Residential originations were down 40 percent last year at JPMorgan Chase & Co., while earnings were off nearly two-thirds. Delinquency, meanwhile, increased.
Fourth-quarter 2008 residential originations were $29.8 billion, according to earnings data released today. Production fell from $40.3 billion during the third quarter and $49.8 billion a year earlier.
Retail fundings during the latest period were $7.6 billion, while correspondent business was $13.3 billion and correspondent negotiated transactions totaled $3.4 billion.
Volume from the wholesale lending channel -- which Chase closed this week -- was $3.8 billion. Broker business had been higher than $10 billion during the first quarter of last year.
Home-equity loan volume was $1.7 billion, down from the third quarter's $2.6 billion.
Full-year residential originations were $185.3 billion, falling from $207.7 billion in 2007.

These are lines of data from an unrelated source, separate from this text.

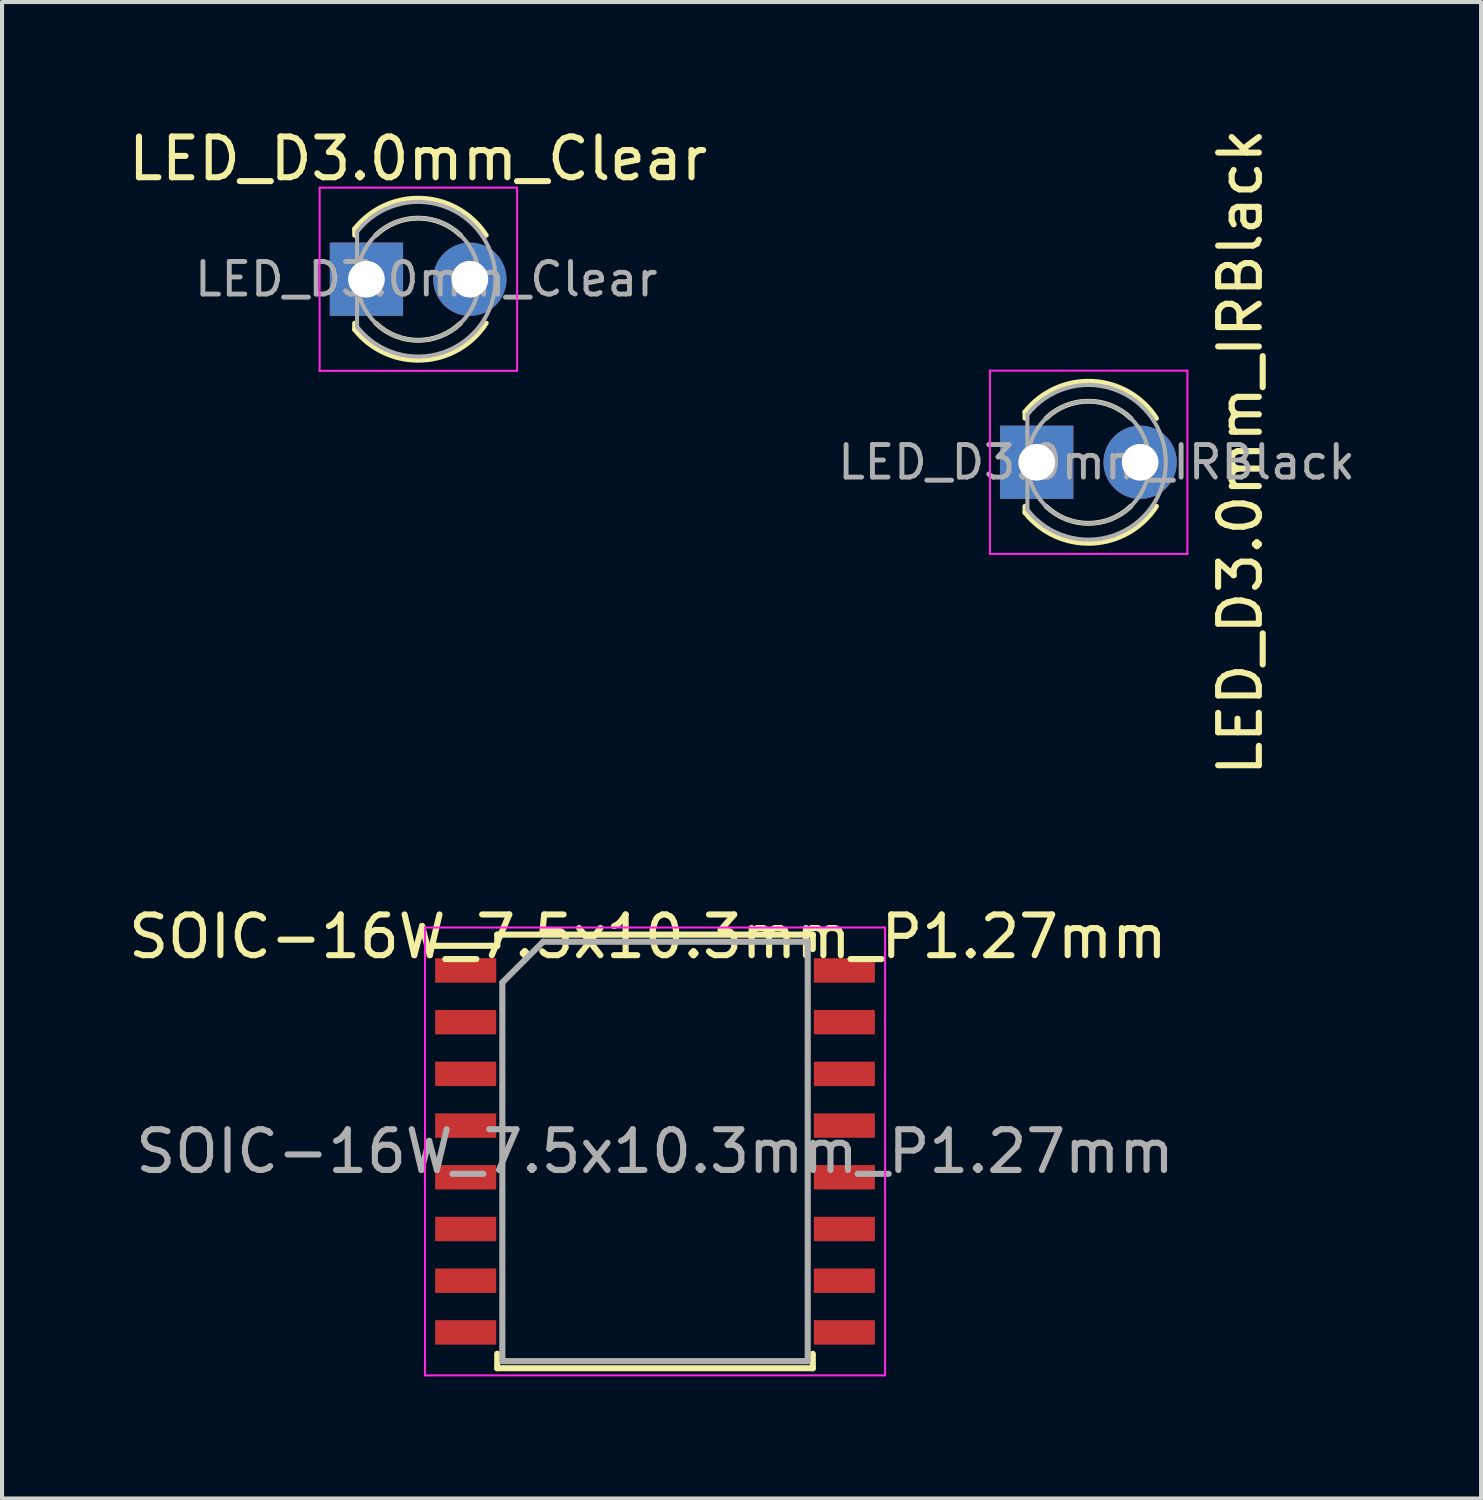
<source format=kicad_pcb>
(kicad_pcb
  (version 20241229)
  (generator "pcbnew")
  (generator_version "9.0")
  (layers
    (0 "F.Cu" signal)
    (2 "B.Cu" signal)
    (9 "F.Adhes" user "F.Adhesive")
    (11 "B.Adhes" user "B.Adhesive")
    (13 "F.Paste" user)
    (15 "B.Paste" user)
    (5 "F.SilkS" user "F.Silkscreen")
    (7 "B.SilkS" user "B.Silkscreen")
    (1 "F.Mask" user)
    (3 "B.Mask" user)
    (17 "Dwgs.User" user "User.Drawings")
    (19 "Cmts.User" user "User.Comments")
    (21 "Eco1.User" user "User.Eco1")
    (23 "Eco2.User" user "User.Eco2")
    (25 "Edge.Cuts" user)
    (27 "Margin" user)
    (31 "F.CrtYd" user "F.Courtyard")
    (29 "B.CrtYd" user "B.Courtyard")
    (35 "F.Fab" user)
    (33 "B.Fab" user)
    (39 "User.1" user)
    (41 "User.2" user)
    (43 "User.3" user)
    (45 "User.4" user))
  (footprint "SOIC-16W_7.5x10.3mm_P1.27mm"
    (layer "F.Cu")
    (at 13.038 25.23)
    (property "Reference" "SOIC-16W_7.5x10.3mm_P1.27mm" (at -0.175 -5.275 0) (layer "F.SilkS") (effects (font (size 1 1) (thickness 0.15))))
    (attr smd)
    (fp_line (start -3.875 -5.325) (end -3.875 -5.05) (stroke (width 0.15) (type solid)) (layer "F.SilkS"))
    (fp_line (start -3.875 -5.325) (end 3.875 -5.325) (stroke (width 0.15) (type solid)) (layer "F.SilkS"))
    (fp_line (start -3.875 -5.05) (end -5.4 -5.05) (stroke (width 0.15) (type solid)) (layer "F.SilkS"))
    (fp_line (start -3.875 5.325) (end -3.875 4.97) (stroke (width 0.15) (type solid)) (layer "F.SilkS"))
    (fp_line (start -3.875 5.325) (end 3.875 5.325) (stroke (width 0.15) (type solid)) (layer "F.SilkS"))
    (fp_line (start 3.875 -5.325) (end 3.875 -4.97) (stroke (width 0.15) (type solid)) (layer "F.SilkS"))
    (fp_line (start 3.875 5.325) (end 3.875 4.97) (stroke (width 0.15) (type solid)) (layer "F.SilkS"))
    (fp_line (start -5.65 -5.5) (end -5.65 5.5) (stroke (width 0.05) (type solid)) (layer "F.CrtYd"))
    (fp_line (start -5.65 -5.5) (end 5.65 -5.5) (stroke (width 0.05) (type solid)) (layer "F.CrtYd"))
    (fp_line (start -5.65 5.5) (end 5.65 5.5) (stroke (width 0.05) (type solid)) (layer "F.CrtYd"))
    (fp_line (start 5.65 -5.5) (end 5.65 5.5) (stroke (width 0.05) (type solid)) (layer "F.CrtYd"))
    (fp_line (start -3.75 -4.15) (end -2.75 -5.15) (stroke (width 0.15) (type solid)) (layer "F.Fab"))
    (fp_line (start -3.75 5.15) (end -3.75 -4.15) (stroke (width 0.15) (type solid)) (layer "F.Fab"))
    (fp_line (start -2.75 -5.15) (end 3.75 -5.15) (stroke (width 0.15) (type solid)) (layer "F.Fab"))
    (fp_line (start 3.75 -5.15) (end 3.75 5.15) (stroke (width 0.15) (type solid)) (layer "F.Fab"))
    (fp_line (start 3.75 5.15) (end -3.75 5.15) (stroke (width 0.15) (type solid)) (layer "F.Fab"))
    (fp_text user "${REFERENCE}" (at 0 0 0) (layer "F.Fab") (effects (font (size 1 1) (thickness 0.15))))
    (pad "1" smd rect (at -4.65 -4.445) (size 1.5 0.6) (layers "F.Cu" "F.Mask" "F.Paste"))
    (pad "2" smd rect (at -4.65 -3.175) (size 1.5 0.6) (layers "F.Cu" "F.Mask" "F.Paste"))
    (pad "3" smd rect (at -4.65 -1.905) (size 1.5 0.6) (layers "F.Cu" "F.Mask" "F.Paste"))
    (pad "4" smd rect (at -4.65 -0.635) (size 1.5 0.6) (layers "F.Cu" "F.Mask" "F.Paste"))
    (pad "5" smd rect (at -4.65 0.635) (size 1.5 0.6) (layers "F.Cu" "F.Mask" "F.Paste"))
    (pad "6" smd rect (at -4.65 1.905) (size 1.5 0.6) (layers "F.Cu" "F.Mask" "F.Paste"))
    (pad "7" smd rect (at -4.65 3.175) (size 1.5 0.6) (layers "F.Cu" "F.Mask" "F.Paste"))
    (pad "8" smd rect (at -4.65 4.445) (size 1.5 0.6) (layers "F.Cu" "F.Mask" "F.Paste"))
    (pad "9" smd rect (at 4.65 4.445) (size 1.5 0.6) (layers "F.Cu" "F.Mask" "F.Paste"))
    (pad "10" smd rect (at 4.65 3.175) (size 1.5 0.6) (layers "F.Cu" "F.Mask" "F.Paste"))
    (pad "11" smd rect (at 4.65 1.905) (size 1.5 0.6) (layers "F.Cu" "F.Mask" "F.Paste"))
    (pad "12" smd rect (at 4.65 0.635) (size 1.5 0.6) (layers "F.Cu" "F.Mask" "F.Paste"))
    (pad "13" smd rect (at 4.65 -0.635) (size 1.5 0.6) (layers "F.Cu" "F.Mask" "F.Paste"))
    (pad "14" smd rect (at 4.65 -1.905) (size 1.5 0.6) (layers "F.Cu" "F.Mask" "F.Paste"))
    (pad "15" smd rect (at 4.65 -3.175) (size 1.5 0.6) (layers "F.Cu" "F.Mask" "F.Paste"))
    (pad "16" smd rect (at 4.65 -4.445) (size 1.5 0.6) (layers "F.Cu" "F.Mask" "F.Paste")))
  (footprint "LED_D3.0mm_Clear"
    (layer "F.Cu")
    (at 5.95 3.808)
    (property "Reference" "LED_D3.0mm_Clear" (at 1.27 -2.96 0) (layer "F.SilkS") (effects (font (size 1 1) (thickness 0.15))))
    (attr through_hole)
    (fp_line (start -0.29 -1.236) (end -0.29 -1.08) (stroke (width 0.12) (type solid)) (layer "F.SilkS"))
    (fp_line (start -0.29 1.08) (end -0.29 1.236) (stroke (width 0.12) (type solid)) (layer "F.SilkS"))
    (fp_arc (start -0.29 -1.235516) (mid 1.366487 -1.987659) (end 2.942335 -1.078608) (stroke (width 0.12) (type solid)) (layer "F.SilkS"))
    (fp_arc (start 0.229039 -1.08) (mid 1.270117 -1.5) (end 2.31113 -1.079837) (stroke (width 0.12) (type solid)) (layer "F.SilkS"))
    (fp_arc (start 2.31113 1.079837) (mid 1.270117 1.5) (end 0.229039 1.08) (stroke (width 0.12) (type solid)) (layer "F.SilkS"))
    (fp_arc (start 2.942335 1.078608) (mid 1.366487 1.987659) (end -0.29 1.235516) (stroke (width 0.12) (type solid)) (layer "F.SilkS"))
    (fp_line (start -1.15 -2.25) (end -1.15 2.25) (stroke (width 0.05) (type solid)) (layer "F.CrtYd"))
    (fp_line (start -1.15 2.25) (end 3.7 2.25) (stroke (width 0.05) (type solid)) (layer "F.CrtYd"))
    (fp_line (start 3.7 -2.25) (end -1.15 -2.25) (stroke (width 0.05) (type solid)) (layer "F.CrtYd"))
    (fp_line (start 3.7 2.25) (end 3.7 -2.25) (stroke (width 0.05) (type solid)) (layer "F.CrtYd"))
    (fp_line (start -0.23 -1.166) (end -0.23 1.166) (stroke (width 0.1) (type solid)) (layer "F.Fab"))
    (fp_arc (start -0.23 -1.16619) (mid 3.17 0.000452) (end -0.230555 1.165476) (stroke (width 0.1) (type solid)) (layer "F.Fab"))
    (fp_circle (center 1.27 0) (end 2.77 0) (stroke (width 0.1) (type solid)) (fill no) (layer "F.Fab"))
    (fp_text user "${REFERENCE}" (at 1.47 0 0) (layer "F.Fab") (effects (font (size 0.8 0.8) (thickness 0.12))))
    (pad "1" thru_hole rect (at 0 0) (size 1.8 1.8) (drill 0.9) (layers "*.Cu" "*.Mask"))
    (pad "2" thru_hole circle (at 2.54 0) (size 1.8 1.8) (drill 0.9) (layers "*.Cu" "*.Mask")))
  (footprint "LED_D3.0mm_IRBlack"
    (layer "F.Cu")
    (at 22.413 8.304)
    (property "Reference" "LED_D3.0mm_IRBlack" (at 5 -0.25 90) (layer "F.SilkS") (effects (font (size 1 1) (thickness 0.15))))
    (attr through_hole)
    (fp_line (start -0.29 -1.236) (end -0.29 -1.08) (stroke (width 0.12) (type solid)) (layer "F.SilkS"))
    (fp_line (start -0.29 1.08) (end -0.29 1.236) (stroke (width 0.12) (type solid)) (layer "F.SilkS"))
    (fp_arc (start -0.29 -1.235516) (mid 1.366487 -1.987659) (end 2.942335 -1.078608) (stroke (width 0.12) (type solid)) (layer "F.SilkS"))
    (fp_arc (start 0.229039 -1.08) (mid 1.270117 -1.5) (end 2.31113 -1.079837) (stroke (width 0.12) (type solid)) (layer "F.SilkS"))
    (fp_arc (start 2.31113 1.079837) (mid 1.270117 1.5) (end 0.229039 1.08) (stroke (width 0.12) (type solid)) (layer "F.SilkS"))
    (fp_arc (start 2.942335 1.078608) (mid 1.366487 1.987659) (end -0.29 1.235516) (stroke (width 0.12) (type solid)) (layer "F.SilkS"))
    (fp_line (start -1.15 -2.25) (end -1.15 2.25) (stroke (width 0.05) (type solid)) (layer "F.CrtYd"))
    (fp_line (start -1.15 2.25) (end 3.7 2.25) (stroke (width 0.05) (type solid)) (layer "F.CrtYd"))
    (fp_line (start 3.7 -2.25) (end -1.15 -2.25) (stroke (width 0.05) (type solid)) (layer "F.CrtYd"))
    (fp_line (start 3.7 2.25) (end 3.7 -2.25) (stroke (width 0.05) (type solid)) (layer "F.CrtYd"))
    (fp_line (start -0.23 -1.166) (end -0.23 1.166) (stroke (width 0.1) (type solid)) (layer "F.Fab"))
    (fp_arc (start -0.23 -1.16619) (mid 3.17 0.000452) (end -0.230555 1.165476) (stroke (width 0.1) (type solid)) (layer "F.Fab"))
    (fp_circle (center 1.27 0) (end 2.77 0) (stroke (width 0.1) (type solid)) (fill no) (layer "F.Fab"))
    (fp_text user "${REFERENCE}" (at 1.47 0 0) (layer "F.Fab") (effects (font (size 0.8 0.8) (thickness 0.12))))
    (pad "1" thru_hole rect (at 0 0) (size 1.8 1.8) (drill 0.9) (layers "*.Cu" "*.Mask"))
    (pad "2" thru_hole circle (at 2.54 0) (size 1.8 1.8) (drill 0.9) (layers "*.Cu" "*.Mask")))
  (gr_rect
    (start -3 -3)
    (end 33.326 33.755)
    (stroke (width 0.1) (type default))
    (fill no)
    (layer "Edge.Cuts")))
</source>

At December's end, JPMorgan owned $142.9 billion in HELs, $87.0 billion in prime mortgages, $22.1 billion in residential subprime loans and $40.6 billion in option-ARM holdings. Purchased credit-impaired loans accounted for $28.6 billion of outstanding HELs, $21.8 billion in prime mortgages and $6.8 billion in subprime mortgages. Impaired option-ARM holdings amounted to $31.6 billion.
The New York-based institution's third-party residential servicing portfolio ended the fourth quarter at $1.173 trillion, up from $1.115 trillion three months earlier. Including loans it owns, the New York-based firm serviced $1.465 trillion at the end of 2008, climbing from $0.759 trillion at the end of 2007.
The 30-day delinquency rate on all consumer loans was 7.92 percent on Dec. 31, up from 6.21 percent at the end of September. Chase said it has prevented more than 300,000 foreclosures.
Total assets ended the fourth quarter at $2.175 trillion.
Chase said an 85 percent increase in consumer lending fees was driven by higher mortgage fees and income, the acquisition of Washington Mutual Bank in September, wider loan spreads and higher loan balances. Still, there was an $0.4 billion consumer lending loss.
Fourth-quarter 2008 net income was $0.7 billion company-wide, better than $0.5 billion in the third quarter but far worse than $3.0 billion a year earlier. Earnings reflected a $4.1 billion increase in loan-loss reserves and $2.9 billion in net markdowns tied to leveraged lending exposures and mortgage-related positions.
Full-year 2008 earnings were $5.6 billion -- down nearly two-thirds from 2007's $15.4 billion.
Headcount was 224,961 on Dec. 31, down from 228,452 on Sept. 30. The number of financial services employees, however, increased to 102,007 from 101,826.